7/29/15 School system stands out in national survey
School system stands out in national survey
By Isaac Groves, The Times-News 7/29/15
Reprinted with permission.
The Alamance-Burlington School System stands out from most districts for including protections for gay, lesbian and transgender students in its anti-bullying policy, according to a national study.
“My reaction is, it’s a very good policy,” said Ray Pollard, president of the Alamance County chapter of Parents, Families and Friends of Lesbians and Gays. “The question is how well is it being affirmed, and how well are people being made aware of it through in-service training.”
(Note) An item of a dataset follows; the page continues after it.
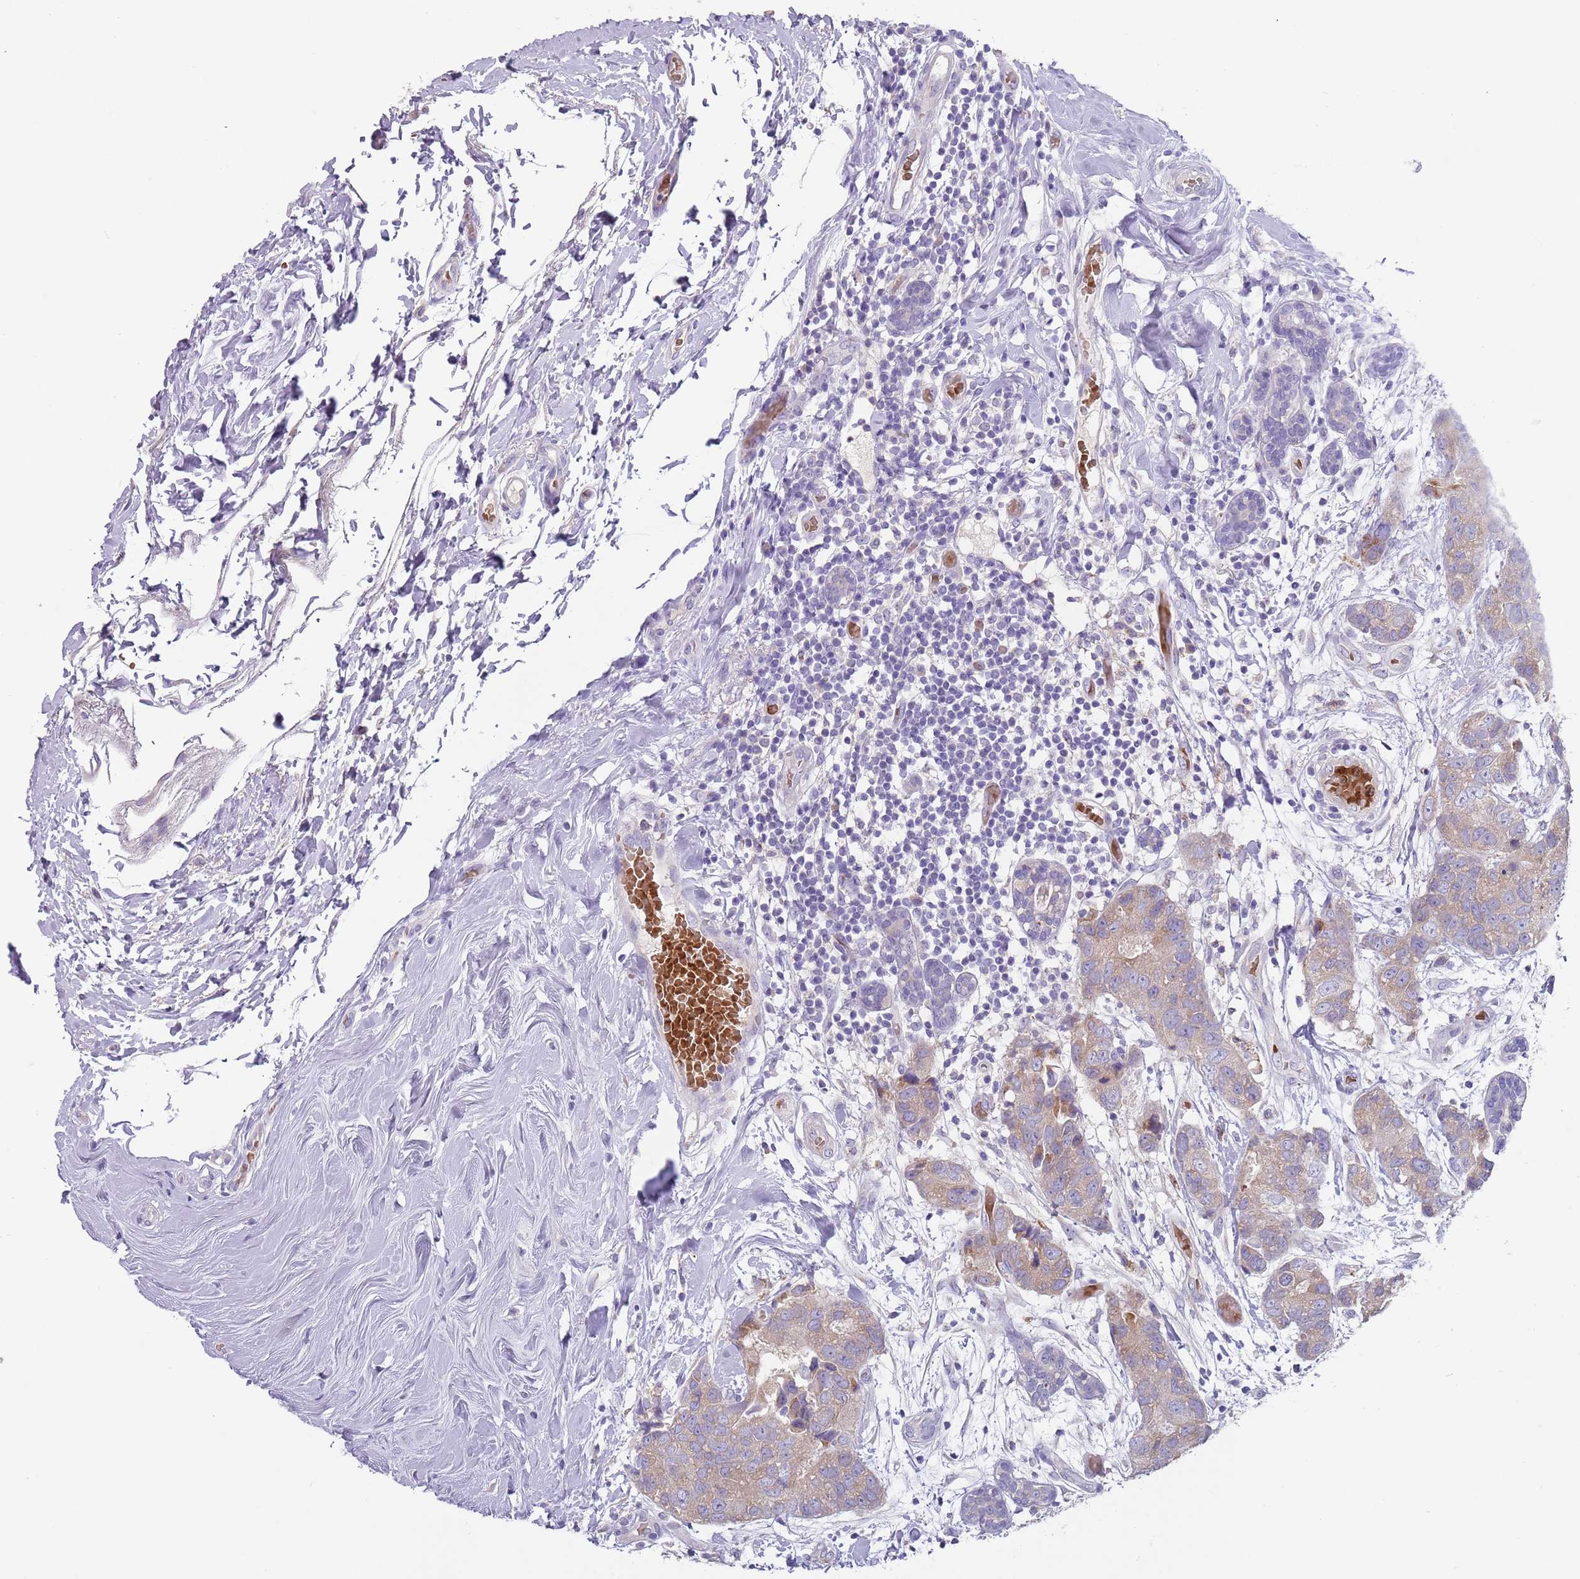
{"staining": {"intensity": "weak", "quantity": ">75%", "location": "cytoplasmic/membranous"}, "tissue": "breast cancer", "cell_type": "Tumor cells", "image_type": "cancer", "snomed": [{"axis": "morphology", "description": "Duct carcinoma"}, {"axis": "topography", "description": "Breast"}], "caption": "DAB immunohistochemical staining of human breast cancer (invasive ductal carcinoma) reveals weak cytoplasmic/membranous protein positivity in approximately >75% of tumor cells. Immunohistochemistry stains the protein in brown and the nuclei are stained blue.", "gene": "TMEM251", "patient": {"sex": "female", "age": 62}}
A study released by the Gay, Lesbian and Straight Education Network finds while most U.S. school districts have policies against bullying, less than half of those specifically protected gay and lesbian students, and even fewer specifically protected kids based on their gender identity.
The ABSS policy on harassment and bullying, adopted in 2010, includes both sexual orientation and identity.
“Bullying or harassing behavior includes, but is not limited to, acts reasonably perceived as being motivated by any actual or perceived differentiating characteristic, such as race, color, religion, ancestry, national origin, gender, socioeconomic status, academic status, gender identity, physical appearance, sexual orientation, or mental, physical, developmental, or sensory disability, or by association with a person who has or is perceived to have one or more of these characteristics.”
According to the GLSEN study, researchers looked at policies in all 13,181 U.S. school districts from 2008 to 2011. Race was the category most commonly covered under anti-bullying policies, followed by gender, religion, and national origin. Sexual orientation was more often covered under anti-bullying policies than ethnicity, age or marital status. Gender identity was more often protected than economic status, political affiliation, pregnancy or homelessness, according to the study.
About 20 percent of anti-bullying policies nationally required training for teachers and administrators on policies and how to enforce them.
According to GLSEN, gay and lesbian students were at particular risk of being bullied, but anti-bullying policies can partly counter hostile climates in schools.
Districts in Southern and Western states were least likely to name sexual orientation and gender identity in anti-bullying policies, according to the study. North Carolina law does name sexual orientation and gender identity in its anti-bullying law, though less than a third of district policies do.
Pollard said he has questions about how well the district’s policy is applied to gay and lesbian students because of some of the things he has heard from some of the roughly 25 members of the local PFLAG chapter.
In one recent case, he said, a girl at a middle-school and her mother went to the principal over harassment and bullying in school.
“The principal’s advice was that if the girl would just dress in a more feminine way she wouldn’t be harassed, and that’s as far as it seemed to go,” Pollard said.
“Everybody knows that teenagers, and all of us, I guess, tend to say things we shouldn’t say about people who are different from us,” he said. “We all need a reminder from time to time how painful this is for people on the receiving end of this.”